Airy reception areas and sculptural reception desks help to create an atmosphere of hospitality.
Image by Andrew Rugge-Perkins Eastman©
With New York City being an epicenter of the COVID-19 pandemic, it makes sense that it would be an innovator in care facilities dedicated to treating recovering patients.
NYC Health + Hospitals/Gotham Health and the NYC Department of Design and Construction have worked to open three new community health clinics called COVID-19 Centers of Excellence. The first — a 21,000-square-foot facility with 35 exam rooms — opened in November 2020 in the Bronx’s Tremont neighborhood. The second is a 28,500-square-foot facility with 22 exam rooms located in the Jackson Heights neighborhood in Queens, and the third — 52,000 square feet and 51 exam rooms — is set to open this spring in Brooklyn’s Bushwick neighborhood.
The three facilities were designed to meet the unique needs of patients recovering, both in the short and long term, from COVID-19. The clinics include specialized services like pulmonary and cardiology care, radiology and diagnostic services, and mental health services.
Global architecture firm Perkins Eastman is the architect and designer for all three centers, and Gilbane Building Company, which operates from various U.S. cities, served as construction manager.

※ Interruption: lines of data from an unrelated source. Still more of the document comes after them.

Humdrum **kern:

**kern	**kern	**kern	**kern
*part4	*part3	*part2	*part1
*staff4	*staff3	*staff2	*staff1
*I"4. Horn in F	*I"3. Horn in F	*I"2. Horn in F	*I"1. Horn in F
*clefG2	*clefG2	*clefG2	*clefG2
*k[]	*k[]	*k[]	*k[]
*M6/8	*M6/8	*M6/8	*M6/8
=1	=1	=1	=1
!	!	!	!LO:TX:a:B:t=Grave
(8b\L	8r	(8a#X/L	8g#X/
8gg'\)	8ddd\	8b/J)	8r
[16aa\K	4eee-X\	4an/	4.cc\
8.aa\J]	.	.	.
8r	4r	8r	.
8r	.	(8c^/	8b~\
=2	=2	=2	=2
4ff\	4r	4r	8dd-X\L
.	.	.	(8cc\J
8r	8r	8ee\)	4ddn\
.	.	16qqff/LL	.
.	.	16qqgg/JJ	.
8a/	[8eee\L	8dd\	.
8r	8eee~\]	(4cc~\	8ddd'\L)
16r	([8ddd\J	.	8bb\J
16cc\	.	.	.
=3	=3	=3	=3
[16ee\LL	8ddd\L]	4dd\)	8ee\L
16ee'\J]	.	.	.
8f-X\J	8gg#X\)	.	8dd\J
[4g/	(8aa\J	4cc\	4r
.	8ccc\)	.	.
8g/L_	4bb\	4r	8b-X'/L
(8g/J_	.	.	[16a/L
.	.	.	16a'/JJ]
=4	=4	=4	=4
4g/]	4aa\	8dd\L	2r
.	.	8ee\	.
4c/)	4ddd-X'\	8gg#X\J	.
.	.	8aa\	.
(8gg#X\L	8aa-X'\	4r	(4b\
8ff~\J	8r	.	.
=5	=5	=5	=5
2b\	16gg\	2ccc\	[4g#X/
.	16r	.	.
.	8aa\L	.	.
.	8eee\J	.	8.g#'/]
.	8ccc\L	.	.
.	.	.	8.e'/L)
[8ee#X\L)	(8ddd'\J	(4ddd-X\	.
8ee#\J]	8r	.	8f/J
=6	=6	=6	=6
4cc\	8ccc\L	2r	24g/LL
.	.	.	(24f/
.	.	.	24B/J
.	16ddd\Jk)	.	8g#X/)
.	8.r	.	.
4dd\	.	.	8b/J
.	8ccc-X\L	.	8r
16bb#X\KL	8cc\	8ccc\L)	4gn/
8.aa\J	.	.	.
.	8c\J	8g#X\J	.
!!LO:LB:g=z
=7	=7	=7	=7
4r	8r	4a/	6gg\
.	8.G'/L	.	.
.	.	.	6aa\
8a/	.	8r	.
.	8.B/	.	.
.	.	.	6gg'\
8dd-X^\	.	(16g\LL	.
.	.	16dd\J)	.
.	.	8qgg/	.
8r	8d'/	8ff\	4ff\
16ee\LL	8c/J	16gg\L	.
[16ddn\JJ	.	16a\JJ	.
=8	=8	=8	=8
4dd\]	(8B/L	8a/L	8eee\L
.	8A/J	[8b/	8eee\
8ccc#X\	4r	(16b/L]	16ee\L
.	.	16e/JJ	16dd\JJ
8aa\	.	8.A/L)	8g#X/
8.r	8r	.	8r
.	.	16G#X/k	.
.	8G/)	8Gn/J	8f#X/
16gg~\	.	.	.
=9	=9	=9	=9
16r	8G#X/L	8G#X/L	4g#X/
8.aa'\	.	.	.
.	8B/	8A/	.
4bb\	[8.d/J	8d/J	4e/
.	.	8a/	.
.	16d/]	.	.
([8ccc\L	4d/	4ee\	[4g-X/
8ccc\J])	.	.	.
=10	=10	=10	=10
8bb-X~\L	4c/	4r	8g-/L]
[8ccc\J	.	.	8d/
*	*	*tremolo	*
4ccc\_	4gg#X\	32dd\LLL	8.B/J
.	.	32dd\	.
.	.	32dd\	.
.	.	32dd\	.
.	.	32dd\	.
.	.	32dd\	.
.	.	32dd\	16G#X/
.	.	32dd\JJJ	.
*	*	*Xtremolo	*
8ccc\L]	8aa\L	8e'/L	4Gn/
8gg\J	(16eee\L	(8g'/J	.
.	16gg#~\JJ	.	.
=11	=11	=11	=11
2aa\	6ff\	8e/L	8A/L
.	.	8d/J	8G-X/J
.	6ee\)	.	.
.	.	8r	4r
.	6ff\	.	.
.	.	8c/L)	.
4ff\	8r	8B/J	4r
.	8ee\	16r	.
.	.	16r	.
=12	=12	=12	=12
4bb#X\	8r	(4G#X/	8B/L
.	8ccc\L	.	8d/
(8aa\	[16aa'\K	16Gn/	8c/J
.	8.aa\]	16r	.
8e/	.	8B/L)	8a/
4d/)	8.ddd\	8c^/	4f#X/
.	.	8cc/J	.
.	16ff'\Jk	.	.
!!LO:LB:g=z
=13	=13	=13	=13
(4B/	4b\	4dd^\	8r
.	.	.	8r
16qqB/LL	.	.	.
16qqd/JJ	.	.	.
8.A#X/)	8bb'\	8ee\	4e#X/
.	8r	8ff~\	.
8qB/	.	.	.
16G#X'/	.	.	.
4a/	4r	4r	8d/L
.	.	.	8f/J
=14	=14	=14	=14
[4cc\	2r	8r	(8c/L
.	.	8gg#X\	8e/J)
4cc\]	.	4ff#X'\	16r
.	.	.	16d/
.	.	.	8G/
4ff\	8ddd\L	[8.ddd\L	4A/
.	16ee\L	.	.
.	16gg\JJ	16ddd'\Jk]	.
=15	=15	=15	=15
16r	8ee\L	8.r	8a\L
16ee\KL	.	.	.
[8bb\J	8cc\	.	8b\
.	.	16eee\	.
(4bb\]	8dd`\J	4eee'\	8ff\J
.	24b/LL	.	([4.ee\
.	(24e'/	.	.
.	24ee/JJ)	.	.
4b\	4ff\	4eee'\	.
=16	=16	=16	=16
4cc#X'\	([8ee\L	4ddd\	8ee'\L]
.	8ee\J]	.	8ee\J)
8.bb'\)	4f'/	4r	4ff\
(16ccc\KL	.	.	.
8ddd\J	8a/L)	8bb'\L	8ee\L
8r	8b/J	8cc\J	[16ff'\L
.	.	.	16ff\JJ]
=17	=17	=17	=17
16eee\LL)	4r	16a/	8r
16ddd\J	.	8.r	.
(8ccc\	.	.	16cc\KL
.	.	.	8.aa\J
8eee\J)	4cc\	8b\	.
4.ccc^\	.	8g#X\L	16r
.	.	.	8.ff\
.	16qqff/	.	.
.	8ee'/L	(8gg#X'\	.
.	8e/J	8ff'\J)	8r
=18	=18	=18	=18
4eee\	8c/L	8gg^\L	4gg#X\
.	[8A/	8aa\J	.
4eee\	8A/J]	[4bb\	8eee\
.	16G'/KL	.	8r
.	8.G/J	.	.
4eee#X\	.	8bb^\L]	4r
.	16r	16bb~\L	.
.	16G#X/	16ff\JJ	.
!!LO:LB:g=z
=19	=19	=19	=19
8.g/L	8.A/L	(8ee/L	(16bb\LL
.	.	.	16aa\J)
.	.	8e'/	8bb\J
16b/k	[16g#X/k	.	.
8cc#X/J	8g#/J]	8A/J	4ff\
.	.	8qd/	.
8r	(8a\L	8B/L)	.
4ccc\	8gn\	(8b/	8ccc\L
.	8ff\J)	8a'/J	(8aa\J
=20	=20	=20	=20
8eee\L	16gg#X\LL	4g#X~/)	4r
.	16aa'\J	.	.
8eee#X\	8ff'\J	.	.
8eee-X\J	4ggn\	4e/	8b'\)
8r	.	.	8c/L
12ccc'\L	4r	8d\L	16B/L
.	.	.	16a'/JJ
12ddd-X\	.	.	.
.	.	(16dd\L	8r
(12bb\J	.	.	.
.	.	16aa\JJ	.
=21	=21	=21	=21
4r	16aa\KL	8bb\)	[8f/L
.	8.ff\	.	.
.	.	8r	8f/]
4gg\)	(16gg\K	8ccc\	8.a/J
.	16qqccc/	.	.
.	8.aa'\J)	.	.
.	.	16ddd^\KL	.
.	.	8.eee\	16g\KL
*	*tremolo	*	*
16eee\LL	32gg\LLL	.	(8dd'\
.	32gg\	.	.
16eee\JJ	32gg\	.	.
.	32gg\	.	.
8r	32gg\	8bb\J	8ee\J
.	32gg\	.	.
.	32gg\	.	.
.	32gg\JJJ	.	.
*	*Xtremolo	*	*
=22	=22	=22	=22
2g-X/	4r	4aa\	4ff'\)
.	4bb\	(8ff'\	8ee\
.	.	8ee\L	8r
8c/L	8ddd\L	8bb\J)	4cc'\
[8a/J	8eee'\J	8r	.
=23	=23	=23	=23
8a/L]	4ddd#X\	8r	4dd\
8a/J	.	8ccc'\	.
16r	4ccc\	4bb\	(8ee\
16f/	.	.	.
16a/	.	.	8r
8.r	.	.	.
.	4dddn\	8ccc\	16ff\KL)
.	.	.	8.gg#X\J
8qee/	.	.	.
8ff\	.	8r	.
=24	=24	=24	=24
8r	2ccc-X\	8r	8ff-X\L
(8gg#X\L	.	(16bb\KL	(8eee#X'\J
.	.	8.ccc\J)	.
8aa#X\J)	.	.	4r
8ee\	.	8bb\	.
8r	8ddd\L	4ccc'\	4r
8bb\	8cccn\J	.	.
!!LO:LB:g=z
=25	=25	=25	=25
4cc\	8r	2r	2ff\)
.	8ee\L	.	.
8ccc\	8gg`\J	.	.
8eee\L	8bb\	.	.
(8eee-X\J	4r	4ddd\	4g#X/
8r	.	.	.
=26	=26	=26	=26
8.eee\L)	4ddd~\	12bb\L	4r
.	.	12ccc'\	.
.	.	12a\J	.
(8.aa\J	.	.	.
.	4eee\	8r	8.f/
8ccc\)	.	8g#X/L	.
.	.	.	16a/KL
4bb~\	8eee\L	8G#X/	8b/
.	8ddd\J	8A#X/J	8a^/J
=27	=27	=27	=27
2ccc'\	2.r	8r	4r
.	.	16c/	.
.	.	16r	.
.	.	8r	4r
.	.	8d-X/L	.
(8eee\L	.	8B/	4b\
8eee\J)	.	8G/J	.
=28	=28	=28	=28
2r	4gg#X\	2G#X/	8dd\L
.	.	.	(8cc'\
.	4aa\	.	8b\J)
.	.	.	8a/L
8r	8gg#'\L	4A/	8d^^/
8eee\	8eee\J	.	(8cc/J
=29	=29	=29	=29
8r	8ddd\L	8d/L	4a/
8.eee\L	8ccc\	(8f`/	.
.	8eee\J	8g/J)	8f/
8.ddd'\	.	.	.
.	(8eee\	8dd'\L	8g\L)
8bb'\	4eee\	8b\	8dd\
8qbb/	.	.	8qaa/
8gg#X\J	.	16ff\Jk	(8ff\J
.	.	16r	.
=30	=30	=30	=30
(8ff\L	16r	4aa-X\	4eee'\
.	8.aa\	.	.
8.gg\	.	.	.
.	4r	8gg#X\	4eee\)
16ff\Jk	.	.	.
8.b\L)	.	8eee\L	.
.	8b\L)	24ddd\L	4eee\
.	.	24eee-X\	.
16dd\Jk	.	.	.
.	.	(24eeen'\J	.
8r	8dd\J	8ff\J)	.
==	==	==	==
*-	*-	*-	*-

Given the pressing nature of this type of care, all three facilities were put on a fast track for expedited turnaround. The designers say that although there weren’t any facilities of this exact kind to imitate, Perkins Eastman pulled from standard guiding principles for outpatient facilities, such as accessibility, efficiency, cleanability and durability. It also adhered to best practices to help ensure patient comfort, convenience and wellness.
Floor plans vary between the three facilities but provide consistency with modern, airy reception areas; clean, bright lighting; defined zones to separate circulation from waiting areas; and intuitive wayfinding. The sculptural reception desks mimic the world of hospitality and further separate the clinics from feeling too institutional.
“Our approach to this important project was to design for the diverse communities that have been hardest hit by the pandemic — to create approachable, supportive, efficient and dignified settings for patients and their families with longer durations of COVID-19 treatment and often with myriad health issues,” says Jeff Brand, AIA, health care practice leader at Perkins Eastman and the principal in charge of the project.